## Given passage
Content starts
What we do, then, is to first generate some base image either by plotting dots of random color throughout the image or by asking the user for some sort of image file to tile to make the background. (See
my program!) What we will do to make the 3D pairs is to go from left to right across the depth field and set each right pixel to what color is already at the left pixel. Thus, the program would never overwrite what was already in a left position, and have very little overwrite at all. The overwrite the stereogram would have would happen when depth changes suddenly and the only one I could actually see it in real life (look at the white depthcell in the diagram). This we will consider in the Ghost Images section.

Getting Ready to Generate a Scan Line of the Stereogram: In addition to the variables you see in the diagrams, which are all of type double (64 bit IEEE floating point, i.e. real numbers), except for cxImage (an integer), we will also use:

   double orig_cxBack     //The pure virtual width of the back plane, before it is modified for
                          // the extra depthcell padding
   double cxBack;         //(width of a depthcell)*(the number of depthcells we need)
   int orig_dA_Width;     //Width of the original depth array, without the padding
   int dA_Width;		  //Width of depth array, including the cell padding
   int dA_Height;		  //Height of depth array
   int depthArray[orig_dA_Width][dA_Height];
                          //The original depthArray - an array that is loaded, usually
                          //from a greyscale image
   int scanlineDepths[];
                          //This will be used for the scanline processing
                          //it will have dA_Width elements.
Content ends
## Information
Content starts
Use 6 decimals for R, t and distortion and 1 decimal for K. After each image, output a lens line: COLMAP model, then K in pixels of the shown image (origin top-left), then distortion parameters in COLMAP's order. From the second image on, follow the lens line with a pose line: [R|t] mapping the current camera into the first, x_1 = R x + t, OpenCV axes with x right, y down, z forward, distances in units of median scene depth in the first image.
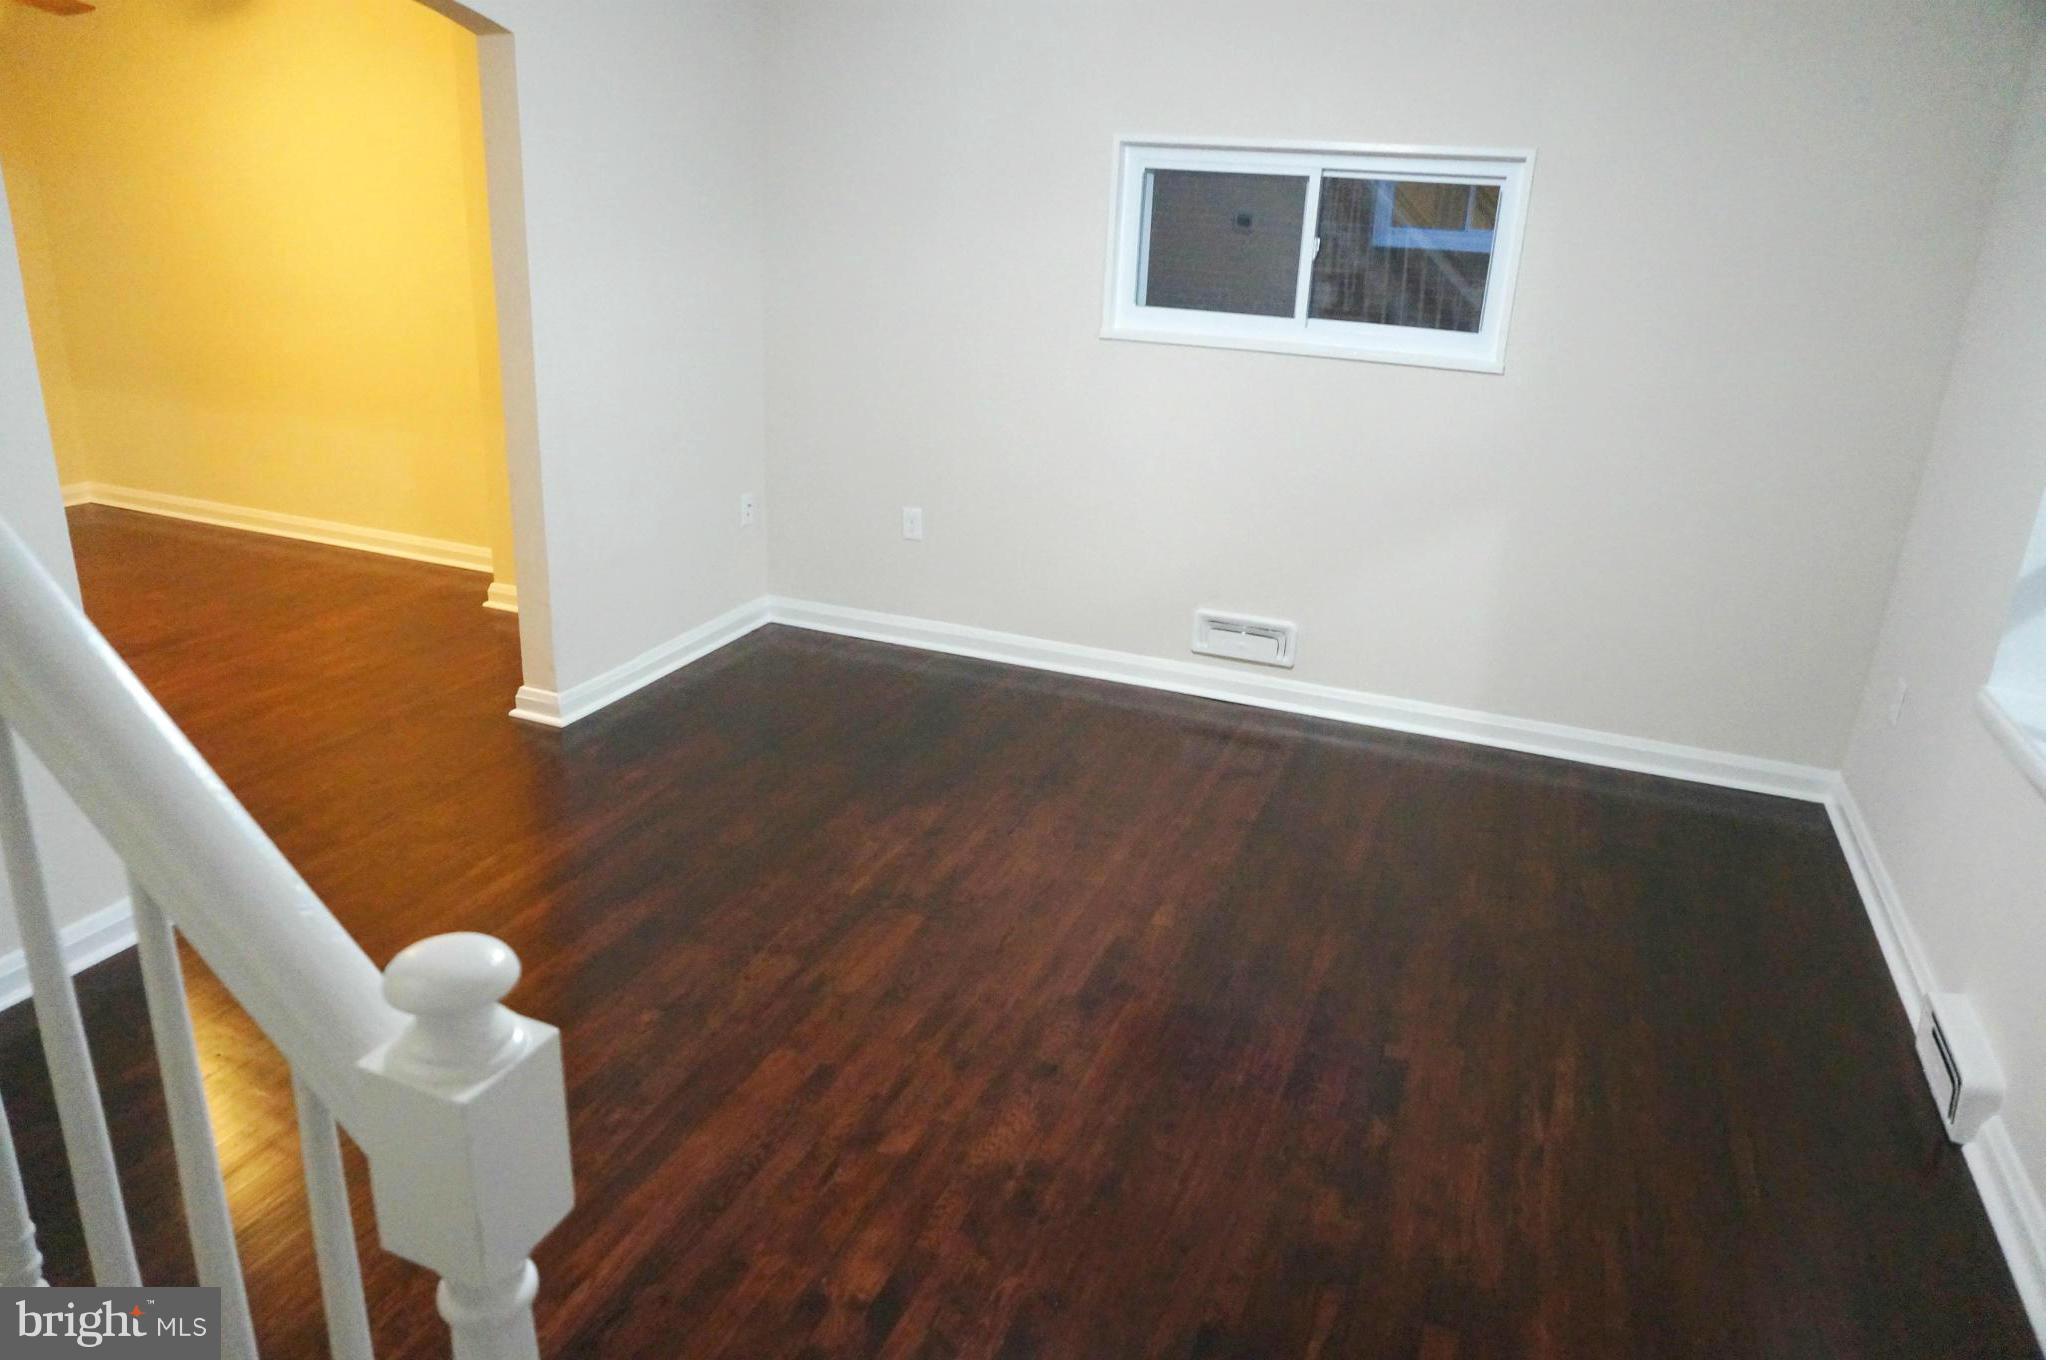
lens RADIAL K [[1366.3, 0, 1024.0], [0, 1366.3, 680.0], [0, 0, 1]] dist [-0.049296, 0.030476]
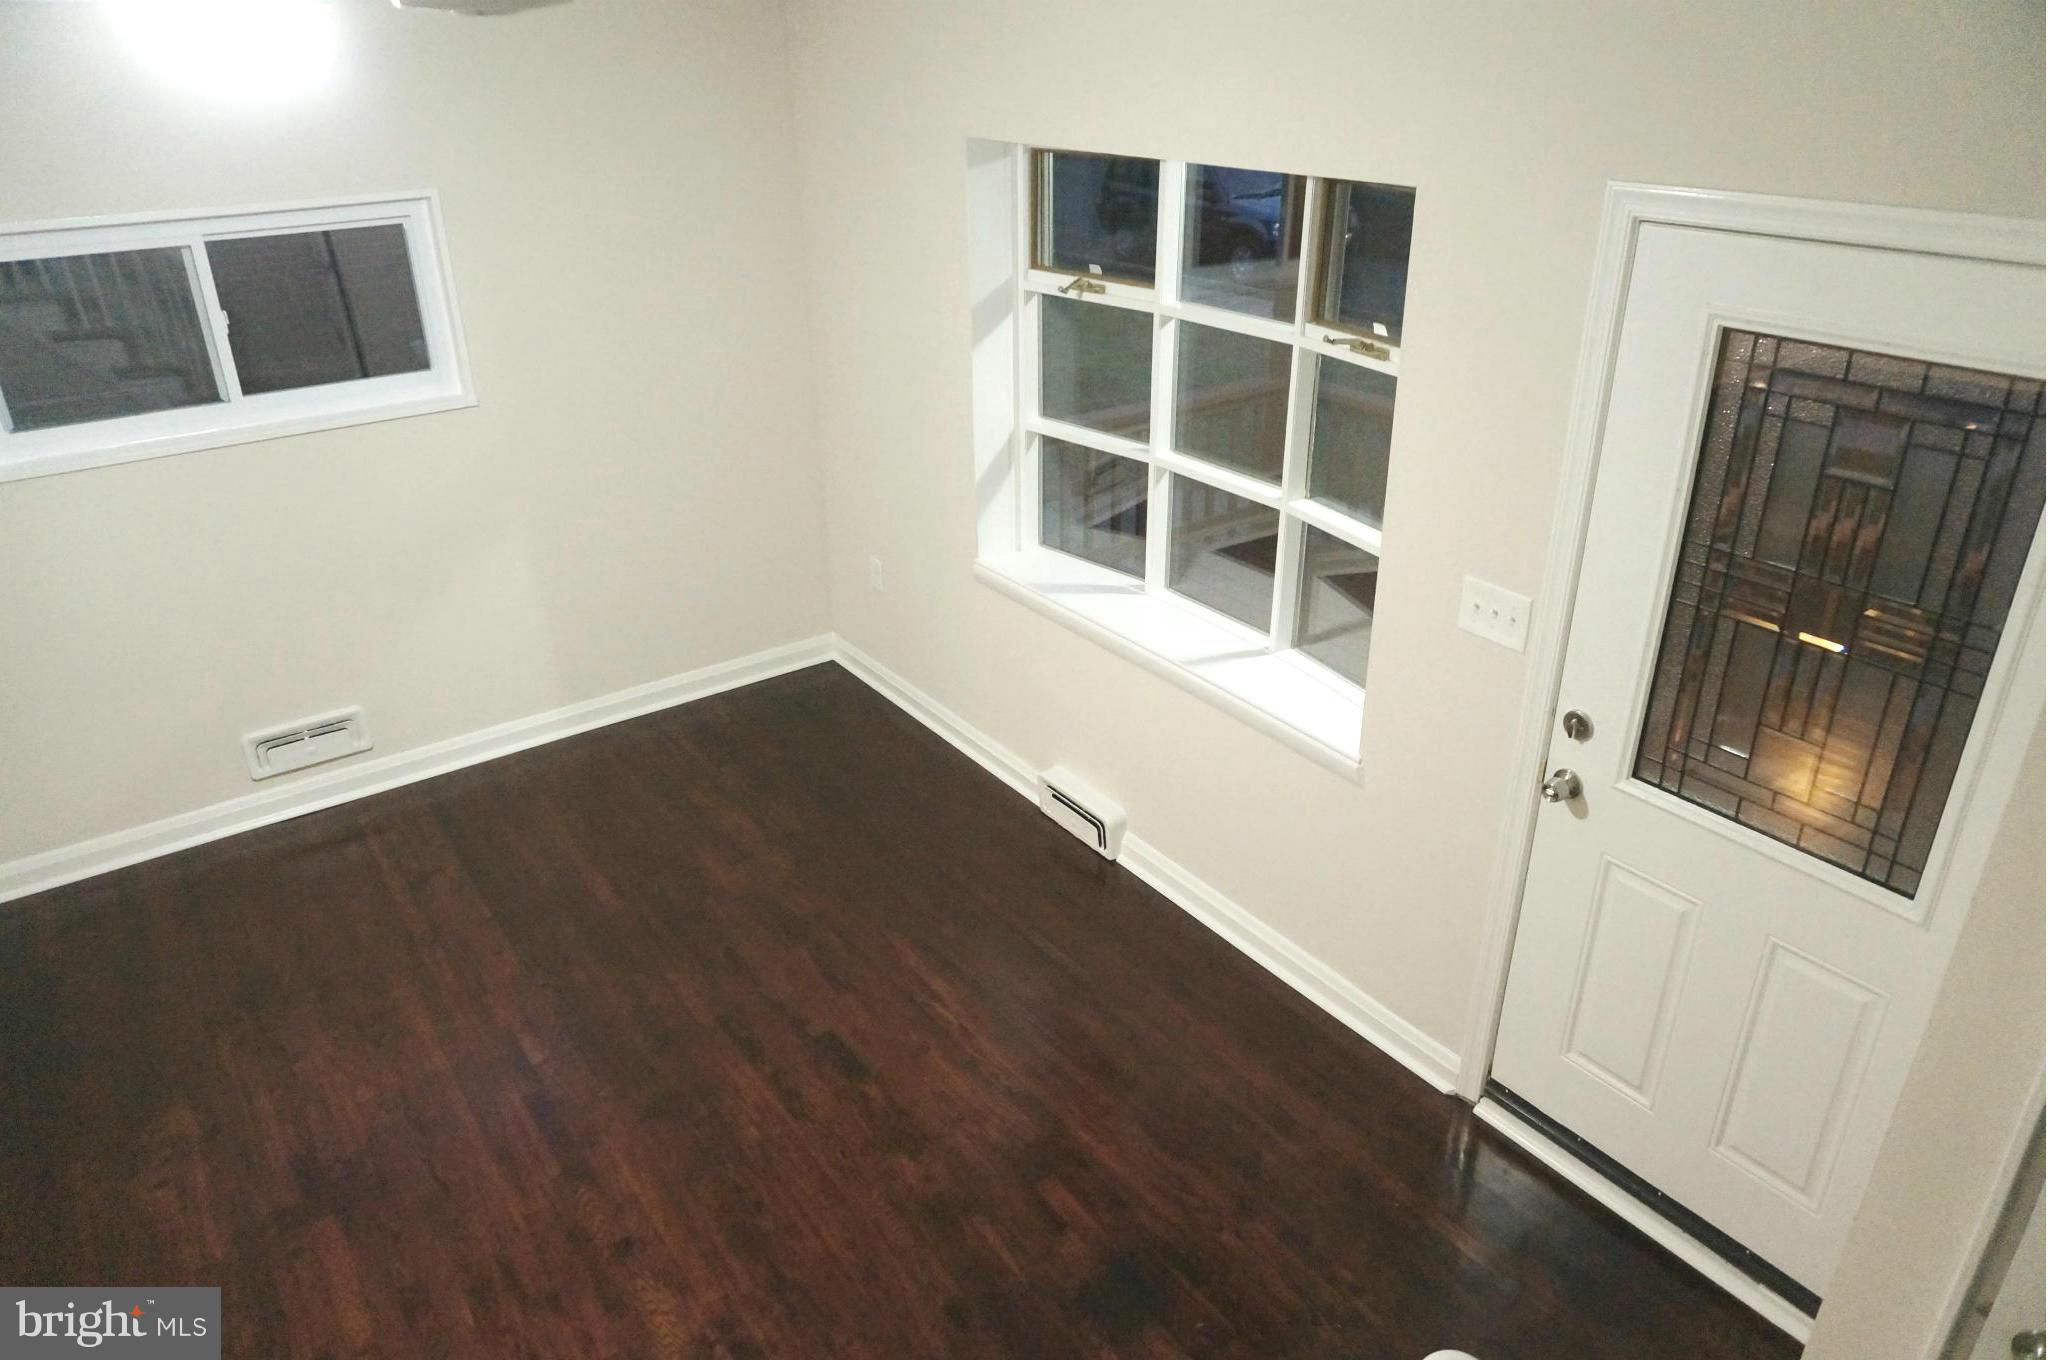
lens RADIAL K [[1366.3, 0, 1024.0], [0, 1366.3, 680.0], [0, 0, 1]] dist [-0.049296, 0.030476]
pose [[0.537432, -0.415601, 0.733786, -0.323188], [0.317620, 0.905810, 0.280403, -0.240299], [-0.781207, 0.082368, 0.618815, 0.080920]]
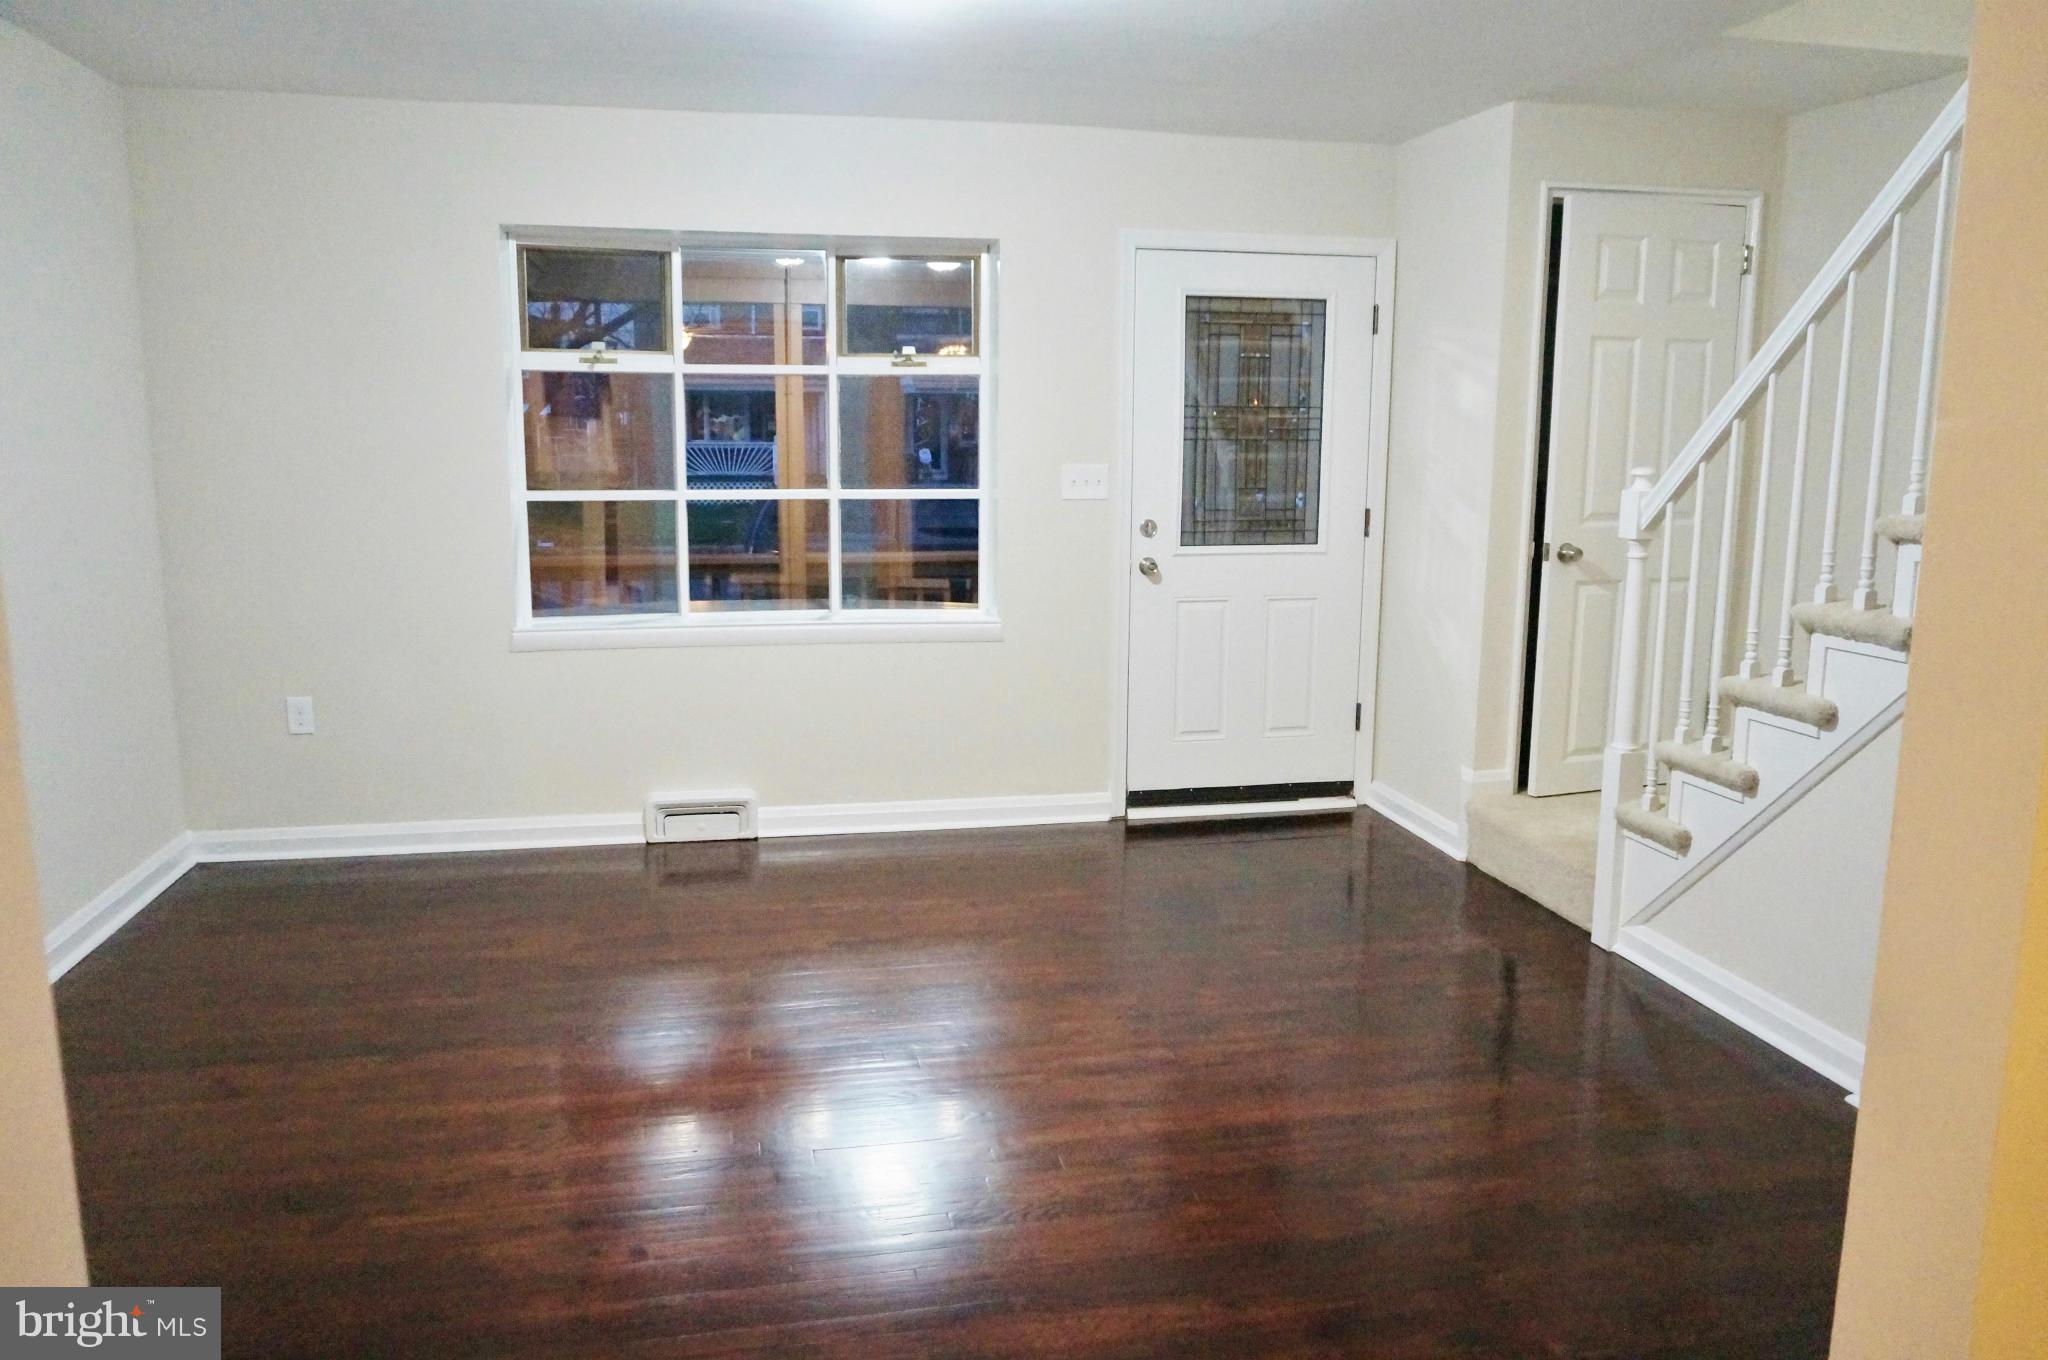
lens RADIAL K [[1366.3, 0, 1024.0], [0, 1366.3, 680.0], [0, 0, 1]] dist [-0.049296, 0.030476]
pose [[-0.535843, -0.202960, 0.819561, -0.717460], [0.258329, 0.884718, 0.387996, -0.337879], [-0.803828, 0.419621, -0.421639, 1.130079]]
Content ends
Content starts
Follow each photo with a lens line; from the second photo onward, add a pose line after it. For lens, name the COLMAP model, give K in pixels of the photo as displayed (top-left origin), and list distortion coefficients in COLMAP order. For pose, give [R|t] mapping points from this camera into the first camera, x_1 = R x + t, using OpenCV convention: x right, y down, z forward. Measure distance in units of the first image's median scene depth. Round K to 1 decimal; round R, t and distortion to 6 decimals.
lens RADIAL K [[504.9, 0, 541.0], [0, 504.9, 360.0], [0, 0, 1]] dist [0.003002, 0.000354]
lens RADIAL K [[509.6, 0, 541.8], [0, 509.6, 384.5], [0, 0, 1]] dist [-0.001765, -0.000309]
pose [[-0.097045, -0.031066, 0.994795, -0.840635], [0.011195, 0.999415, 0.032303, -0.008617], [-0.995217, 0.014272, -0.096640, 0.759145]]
Content ends
Content starts
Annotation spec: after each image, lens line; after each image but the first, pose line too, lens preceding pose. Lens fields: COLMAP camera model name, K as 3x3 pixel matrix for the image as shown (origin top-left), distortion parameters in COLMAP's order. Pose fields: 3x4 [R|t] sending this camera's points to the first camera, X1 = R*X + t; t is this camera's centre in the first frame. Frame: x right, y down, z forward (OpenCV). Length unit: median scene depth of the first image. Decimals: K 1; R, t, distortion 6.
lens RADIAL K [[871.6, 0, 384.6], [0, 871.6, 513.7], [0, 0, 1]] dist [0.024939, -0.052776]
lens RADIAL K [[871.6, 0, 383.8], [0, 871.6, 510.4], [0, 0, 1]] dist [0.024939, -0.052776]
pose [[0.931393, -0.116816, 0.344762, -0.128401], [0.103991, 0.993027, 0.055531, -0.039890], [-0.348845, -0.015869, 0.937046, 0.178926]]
Content ends
From the stereogram text, extract the passage starting with "Getting Ready to" and going on through "depthcells we need)". Rely on the stereogram text alone for what comes next.

Getting Ready to Generate a Scan Line of the Stereogram: In addition to the variables you see in the diagrams, which are all of type double (64 bit IEEE floating point, i.e. real numbers), except for cxImage (an integer), we will also use:

   double orig_cxBack     //The pure virtual width of the back plane, before it is modified for
                          // the extra depthcell padding
   double cxBack;         //(width of a depthcell)*(the number of depthcells we need)